▶ **Data provided**

%%

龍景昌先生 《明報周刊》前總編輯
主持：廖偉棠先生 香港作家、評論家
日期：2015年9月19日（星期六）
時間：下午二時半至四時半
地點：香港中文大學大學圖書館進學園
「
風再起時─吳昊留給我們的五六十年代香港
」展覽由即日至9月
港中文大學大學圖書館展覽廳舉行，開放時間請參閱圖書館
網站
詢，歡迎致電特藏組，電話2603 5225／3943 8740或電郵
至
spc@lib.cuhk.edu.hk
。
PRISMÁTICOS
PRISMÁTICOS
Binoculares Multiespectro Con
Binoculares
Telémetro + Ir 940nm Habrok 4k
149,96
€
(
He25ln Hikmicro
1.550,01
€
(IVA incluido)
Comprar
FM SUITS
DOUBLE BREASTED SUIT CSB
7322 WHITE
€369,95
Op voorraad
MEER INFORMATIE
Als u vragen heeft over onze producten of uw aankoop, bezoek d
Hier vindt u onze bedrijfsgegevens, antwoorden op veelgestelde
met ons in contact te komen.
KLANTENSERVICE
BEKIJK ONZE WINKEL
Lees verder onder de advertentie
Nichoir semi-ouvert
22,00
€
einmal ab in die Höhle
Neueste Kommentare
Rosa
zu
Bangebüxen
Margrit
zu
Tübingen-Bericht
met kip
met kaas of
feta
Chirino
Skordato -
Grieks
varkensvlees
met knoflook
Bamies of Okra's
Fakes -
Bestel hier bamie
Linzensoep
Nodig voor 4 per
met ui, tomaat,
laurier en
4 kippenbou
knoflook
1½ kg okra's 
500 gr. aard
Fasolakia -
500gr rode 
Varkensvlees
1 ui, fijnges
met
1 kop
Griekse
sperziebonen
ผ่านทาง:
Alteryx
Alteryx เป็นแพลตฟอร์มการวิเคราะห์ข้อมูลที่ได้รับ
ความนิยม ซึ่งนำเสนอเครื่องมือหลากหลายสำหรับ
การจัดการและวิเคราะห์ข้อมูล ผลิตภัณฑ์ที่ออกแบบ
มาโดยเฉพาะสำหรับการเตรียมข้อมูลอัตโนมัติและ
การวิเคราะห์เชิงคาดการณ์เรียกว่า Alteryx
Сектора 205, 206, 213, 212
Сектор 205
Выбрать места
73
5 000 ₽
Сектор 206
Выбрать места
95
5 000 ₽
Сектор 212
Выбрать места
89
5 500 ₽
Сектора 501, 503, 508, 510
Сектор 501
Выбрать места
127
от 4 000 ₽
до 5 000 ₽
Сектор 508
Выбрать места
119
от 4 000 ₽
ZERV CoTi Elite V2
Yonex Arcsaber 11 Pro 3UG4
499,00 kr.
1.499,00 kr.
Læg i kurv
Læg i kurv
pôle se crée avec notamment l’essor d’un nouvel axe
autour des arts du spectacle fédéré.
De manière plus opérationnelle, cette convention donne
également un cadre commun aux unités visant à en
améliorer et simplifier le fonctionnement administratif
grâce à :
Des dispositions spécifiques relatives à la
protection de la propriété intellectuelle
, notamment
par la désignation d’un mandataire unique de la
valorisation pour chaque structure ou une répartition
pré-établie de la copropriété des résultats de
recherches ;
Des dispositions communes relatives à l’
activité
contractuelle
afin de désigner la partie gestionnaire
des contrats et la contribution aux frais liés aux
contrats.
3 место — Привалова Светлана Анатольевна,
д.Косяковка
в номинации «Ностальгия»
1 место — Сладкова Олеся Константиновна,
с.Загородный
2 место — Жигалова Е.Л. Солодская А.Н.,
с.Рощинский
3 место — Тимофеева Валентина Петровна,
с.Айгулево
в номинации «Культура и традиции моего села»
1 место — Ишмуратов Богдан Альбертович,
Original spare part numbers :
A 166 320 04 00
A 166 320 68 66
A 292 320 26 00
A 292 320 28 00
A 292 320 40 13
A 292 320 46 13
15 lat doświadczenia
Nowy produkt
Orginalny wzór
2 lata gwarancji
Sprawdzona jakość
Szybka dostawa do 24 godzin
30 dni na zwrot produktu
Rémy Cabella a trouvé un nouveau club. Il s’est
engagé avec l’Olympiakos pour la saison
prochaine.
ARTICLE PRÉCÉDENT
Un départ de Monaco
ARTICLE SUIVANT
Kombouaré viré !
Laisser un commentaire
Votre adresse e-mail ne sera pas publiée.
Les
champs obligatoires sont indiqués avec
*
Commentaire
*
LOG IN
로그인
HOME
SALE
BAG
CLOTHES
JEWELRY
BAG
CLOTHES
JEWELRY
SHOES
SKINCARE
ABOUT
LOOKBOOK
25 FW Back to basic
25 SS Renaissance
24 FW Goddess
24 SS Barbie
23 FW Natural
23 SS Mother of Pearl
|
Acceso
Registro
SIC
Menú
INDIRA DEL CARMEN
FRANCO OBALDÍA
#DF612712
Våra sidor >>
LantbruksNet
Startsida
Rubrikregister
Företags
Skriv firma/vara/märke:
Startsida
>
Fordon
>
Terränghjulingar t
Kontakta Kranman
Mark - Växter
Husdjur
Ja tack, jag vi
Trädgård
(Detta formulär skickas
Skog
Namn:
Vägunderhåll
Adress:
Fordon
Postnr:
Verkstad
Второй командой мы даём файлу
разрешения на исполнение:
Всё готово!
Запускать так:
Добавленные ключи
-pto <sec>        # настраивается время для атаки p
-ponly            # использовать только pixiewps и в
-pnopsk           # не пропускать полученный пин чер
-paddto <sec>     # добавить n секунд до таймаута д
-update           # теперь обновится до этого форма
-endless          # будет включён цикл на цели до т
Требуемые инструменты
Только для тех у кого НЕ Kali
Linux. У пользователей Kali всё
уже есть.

%%

▶ **Task instructions**
Repeat every line of the records above in the same order, without changing any character.

▶ **Exercise solution**
龍景昌先生 《明報周刊》前總編輯
主持：廖偉棠先生 香港作家、評論家
日期：2015年9月19日（星期六）
時間：下午二時半至四時半
地點：香港中文大學大學圖書館進學園
「
風再起時─吳昊留給我們的五六十年代香港
」展覽由即日至9月
港中文大學大學圖書館展覽廳舉行，開放時間請參閱圖書館
網站
詢，歡迎致電特藏組，電話2603 5225／3943 8740或電郵
至
spc@lib.cuhk.edu.hk
。
PRISMÁTICOS
PRISMÁTICOS
Binoculares Multiespectro Con
Binoculares
Telémetro + Ir 940nm Habrok 4k
149,96
€
(
He25ln Hikmicro
1.550,01
€
(IVA incluido)
Comprar
FM SUITS
DOUBLE BREASTED SUIT CSB
7322 WHITE
€369,95
Op voorraad
MEER INFORMATIE
Als u vragen heeft over onze producten of uw aankoop, bezoek d
Hier vindt u onze bedrijfsgegevens, antwoorden op veelgestelde
met ons in contact te komen.
KLANTENSERVICE
BEKIJK ONZE WINKEL
Lees verder onder de advertentie
Nichoir semi-ouvert
22,00
€
einmal ab in die Höhle
Neueste Kommentare
Rosa
zu
Bangebüxen
Margrit
zu
Tübingen-Bericht
met kip
met kaas of
feta
Chirino
Skordato -
Grieks
varkensvlees
met knoflook
Bamies of Okra's
Fakes -
Bestel hier bamie
Linzensoep
Nodig voor 4 per
met ui, tomaat,
laurier en
4 kippenbou
knoflook
1½ kg okra's 
500 gr. aard
Fasolakia -
500gr rode 
Varkensvlees
1 ui, fijnges
met
1 kop
Griekse
sperziebonen
ผ่านทาง:
Alteryx
Alteryx เป็นแพลตฟอร์มการวิเคราะห์ข้อมูลที่ได้รับ
ความนิยม ซึ่งนำเสนอเครื่องมือหลากหลายสำหรับ
การจัดการและวิเคราะห์ข้อมูล ผลิตภัณฑ์ที่ออกแบบ
มาโดยเฉพาะสำหรับการเตรียมข้อมูลอัตโนมัติและ
การวิเคราะห์เชิงคาดการณ์เรียกว่า Alteryx
Сектора 205, 206, 213, 212
Сектор 205
Выбрать места
73
5 000 ₽
Сектор 206
Выбрать места
95
5 000 ₽
Сектор 212
Выбрать места
89
5 500 ₽
Сектора 501, 503, 508, 510
Сектор 501
Выбрать места
127
от 4 000 ₽
до 5 000 ₽
Сектор 508
Выбрать места
119
от 4 000 ₽
ZERV CoTi Elite V2
Yonex Arcsaber 11 Pro 3UG4
499,00 kr.
1.499,00 kr.
Læg i kurv
Læg i kurv
pôle se crée avec notamment l’essor d’un nouvel axe
autour des arts du spectacle fédéré.
De manière plus opérationnelle, cette convention donne
également un cadre commun aux unités visant à en
améliorer et simplifier le fonctionnement administratif
grâce à :
Des dispositions spécifiques relatives à la
protection de la propriété intellectuelle
, notamment
par la désignation d’un mandataire unique de la
valorisation pour chaque structure ou une répartition
pré-établie de la copropriété des résultats de
recherches ;
Des dispositions communes relatives à l’
activité
contractuelle
afin de désigner la partie gestionnaire
des contrats et la contribution aux frais liés aux
contrats.
3 место — Привалова Светлана Анатольевна,
д.Косяковка
в номинации «Ностальгия»
1 место — Сладкова Олеся Константиновна,
с.Загородный
2 место — Жигалова Е.Л. Солодская А.Н.,
с.Рощинский
3 место — Тимофеева Валентина Петровна,
с.Айгулево
в номинации «Культура и традиции моего села»
1 место — Ишмуратов Богдан Альбертович,
Original spare part numbers :
A 166 320 04 00
A 166 320 68 66
A 292 320 26 00
A 292 320 28 00
A 292 320 40 13
A 292 320 46 13
15 lat doświadczenia
Nowy produkt
Orginalny wzór
2 lata gwarancji
Sprawdzona jakość
Szybka dostawa do 24 godzin
30 dni na zwrot produktu
Rémy Cabella a trouvé un nouveau club. Il s’est
engagé avec l’Olympiakos pour la saison
prochaine.
ARTICLE PRÉCÉDENT
Un départ de Monaco
ARTICLE SUIVANT
Kombouaré viré !
Laisser un commentaire
Votre adresse e-mail ne sera pas publiée.
Les
champs obligatoires sont indiqués avec
*
Commentaire
*
LOG IN
로그인
HOME
SALE
BAG
CLOTHES
JEWELRY
BAG
CLOTHES
JEWELRY
SHOES
SKINCARE
ABOUT
LOOKBOOK
25 FW Back to basic
25 SS Renaissance
24 FW Goddess
24 SS Barbie
23 FW Natural
23 SS Mother of Pearl
|
Acceso
Registro
SIC
Menú
INDIRA DEL CARMEN
FRANCO OBALDÍA
#DF612712
Våra sidor >>
LantbruksNet
Startsida
Rubrikregister
Företags
Skriv firma/vara/märke:
Startsida
>
Fordon
>
Terränghjulingar t
Kontakta Kranman
Mark - Växter
Husdjur
Ja tack, jag vi
Trädgård
(Detta formulär skickas
Skog
Namn:
Vägunderhåll
Adress:
Fordon
Postnr:
Verkstad
Второй командой мы даём файлу
разрешения на исполнение:
Всё готово!
Запускать так:
Добавленные ключи
-pto <sec>        # настраивается время для атаки p
-ponly            # использовать только pixiewps и в
-pnopsk           # не пропускать полученный пин чер
-paddto <sec>     # добавить n секунд до таймаута д
-update           # теперь обновится до этого форма
-endless          # будет включён цикл на цели до т
Требуемые инструменты
Только для тех у кого НЕ Kali
Linux. У пользователей Kali всё
уже есть.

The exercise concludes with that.